Ette sıkıntı bugün veya dün başlamadı. Otuz yıldır yanlış uygulanan politikalar yüzünden hayvancılık çıkmaza girdi. Avrupa ülkeleri içinde en pahalı et yiyen ülkeyiz.
01/07/1995 tarihli Et İthali ve Hayvancılığımız isimli yazımda
Bunları söylemişim. O tarihten evvel başlayan hayvancılık krizi hala devam ediyor. Bu durumda devam da eder.
Yanlışlık bir değil onlarca. Kısaca şöyle sıralayabiliriz. Tarım İl Müdürlüğü ile birleştirilen Veterinerlik Şube Müdürlüğü ayrı İl Müdürlüğü haline getirilmeli, kadro genişletilmeli.
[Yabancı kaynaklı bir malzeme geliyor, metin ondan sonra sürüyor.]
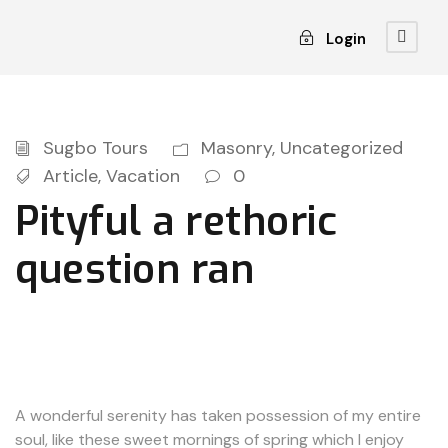
Login
Sugbo Tours
Masonry
,
Uncategorized
Article
,
Vacation
0
Pityful a rethoric
question ran
A wonderful serenity has taken possession of my entire
soul, like these sweet mornings of spring which I enjoy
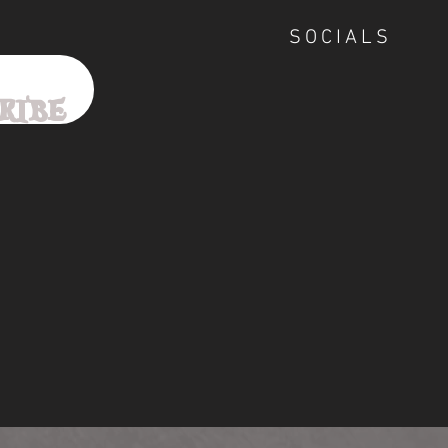
SOCIALS
ribe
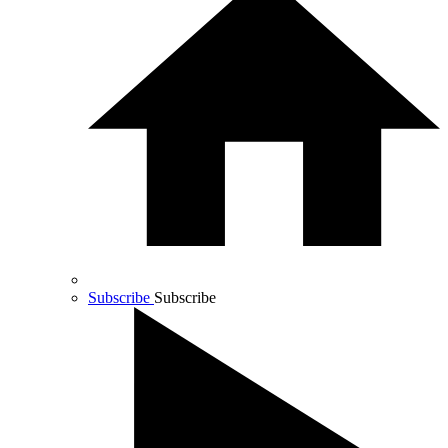
Subscribe
Subscribe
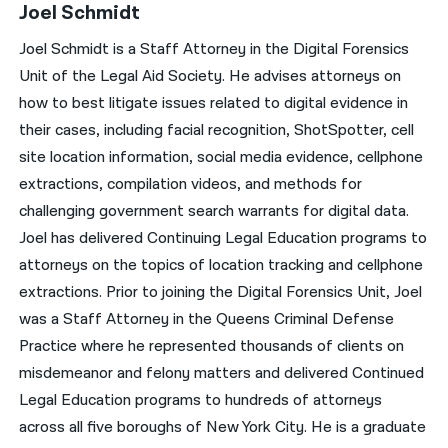
Joel Schmidt
Joel Schmidt is a Staff Attorney in the Digital Forensics
Unit of the Legal Aid Society. He advises attorneys on
how to best litigate issues related to digital evidence in
their cases, including facial recognition, ShotSpotter, cell
site location information, social media evidence, cellphone
extractions, compilation videos, and methods for
challenging government search warrants for digital data.
Joel has delivered Continuing Legal Education programs to
attorneys on the topics of location tracking and cellphone
extractions. Prior to joining the Digital Forensics Unit, Joel
was a Staff Attorney in the Queens Criminal Defense
Practice where he represented thousands of clients on
misdemeanor and felony matters and delivered Continued
Legal Education programs to hundreds of attorneys
across all five boroughs of New York City. He is a graduate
Ne zaman ki köyler insansız, dağlar hayvansız bırakıldı et sıkıntısının başlangıcı oldu. Günü birlik süt ve et fiyatları uygulaması son olmalı. Hayvan fabrika imalatı gibi bir günde üretilmiyor.
Uzun zaman isteyen bir iş. Sütte, ette verilen teşvikler, hayvan çoğaldığında hemen düşürülmemeli devam etmeli.
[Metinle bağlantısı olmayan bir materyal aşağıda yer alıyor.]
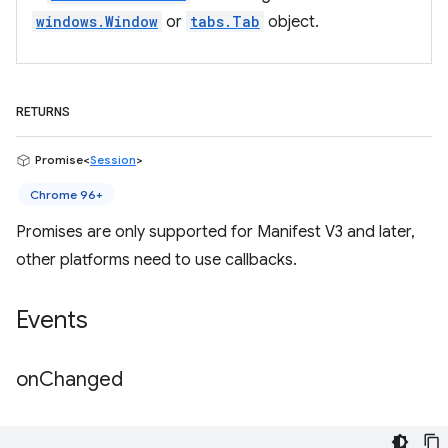
windows.Window
or
tabs.Tab
object.
RETURNS
Promise<
Session
>
Chrome 96+
Promises are only supported for Manifest V3 and later,
other platforms need to use callbacks.
Events
on
Changed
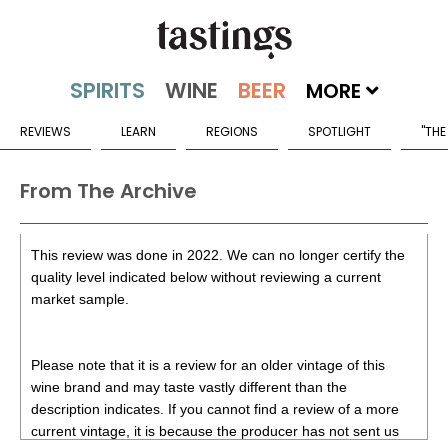
MORE
REVIEWS
LEARN
REGIONS
SPOTLIGHT
"THE
From The Archive
This review was done in 2022. We can no longer certify the
quality level indicated below without reviewing a current
market sample.
Please note that it is a review for an older vintage of this
wine brand and may taste vastly different than the
description indicates. If you cannot find a review of a more
current vintage, it is because the producer has not sent us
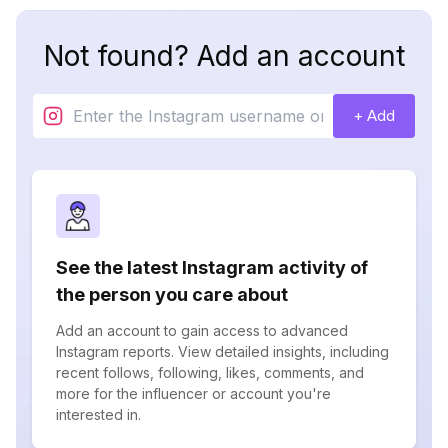
Not found? Add an account
+ Add
See the latest Instagram activity of
the person you care about
Add an account to gain access to advanced
Instagram reports. View detailed insights, including
recent follows, following, likes, comments, and
more for the influencer or account you're
interested in.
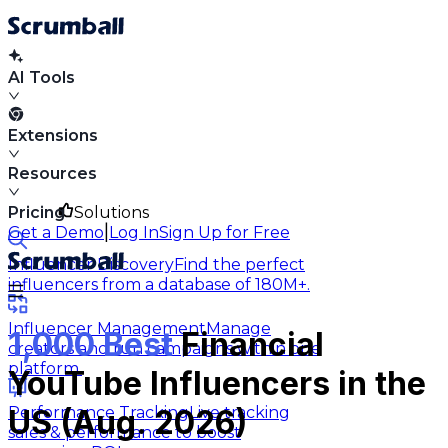
AI Tools
Extensions
Resources
Pricing
Solutions
|
Get a Demo
Log In
Sign Up for Free
Influencer Discovery
Find the perfect
influencers from a database of 180M+.
Influencer Management
Manage
1,000 Best
Financial
creators and run campaigns within one
platform.
YouTube Influencers in the
Performance Tracking
Live tracking
US (Aug. 2026)
sales & performance to boost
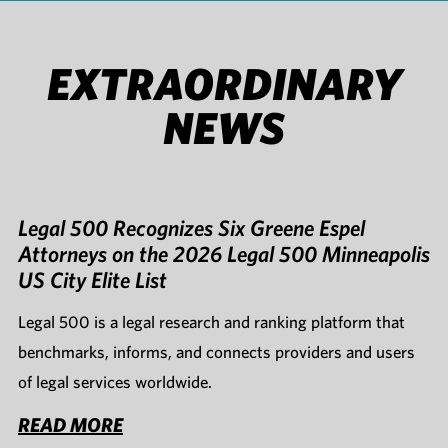
EXTRAORDINARY
NEWS
Legal 500 Recognizes Six Greene Espel
Attorneys on the 2026 Legal 500 Minneapolis
US City Elite List
Legal 500 is a legal research and ranking platform that
benchmarks, informs, and connects providers and users
of legal services worldwide.
READ MORE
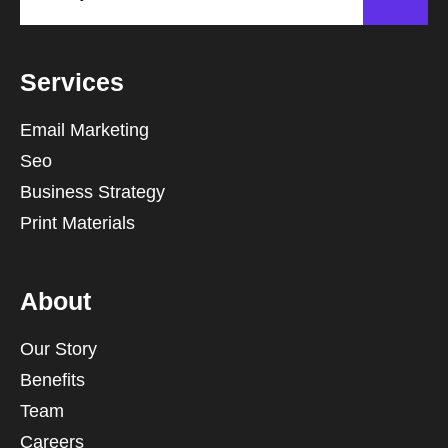
Services
Email Marketing
Seo
Business Strategy
Print Materials
About
Our Story
Benefits
Team
Careers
Krediyi Ziraat Bankası vermeye devam etmeli. Miktarını, hayvanın cinsini, yem miktarını ahırda takibini, hayvan cinsini Veterinerlik Müdürlüğü takip etmeli.
Dağlarda otlar çürüyor. Yaz boyunca hayvanını merada otlatanlara teşvik uygulanmalı. Yonca, fiğ, mısır gibi yem yapılan ürünlere teşvik artırılmalı, yarım dönüm arazi dahi ekene verilmeli. Tapu şartı kaldırılmalı yerin de tespitle teşvik verilmeli.
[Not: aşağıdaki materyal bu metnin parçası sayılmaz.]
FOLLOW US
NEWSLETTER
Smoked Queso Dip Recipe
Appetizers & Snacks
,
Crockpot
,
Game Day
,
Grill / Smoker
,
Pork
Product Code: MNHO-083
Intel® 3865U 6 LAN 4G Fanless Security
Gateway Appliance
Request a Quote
İthalatla çözüm kesinlikle düşünülmemeli.Ancak süt ve et verimi yüksek hayvanlar devlet çiftliklerinde üretilerek çoğaltılmalı ve üreticiye dağıtılmalı. İthal edilen hayvanlar istenildiği gibi çıkmazsa getirilmesini sağlayan yetkililer cezalandırılmalı.
Daha bir çok tedbir üretici ile görüşülerek getirilmeli ve bu ette yaşanan rezalete son verilmeli.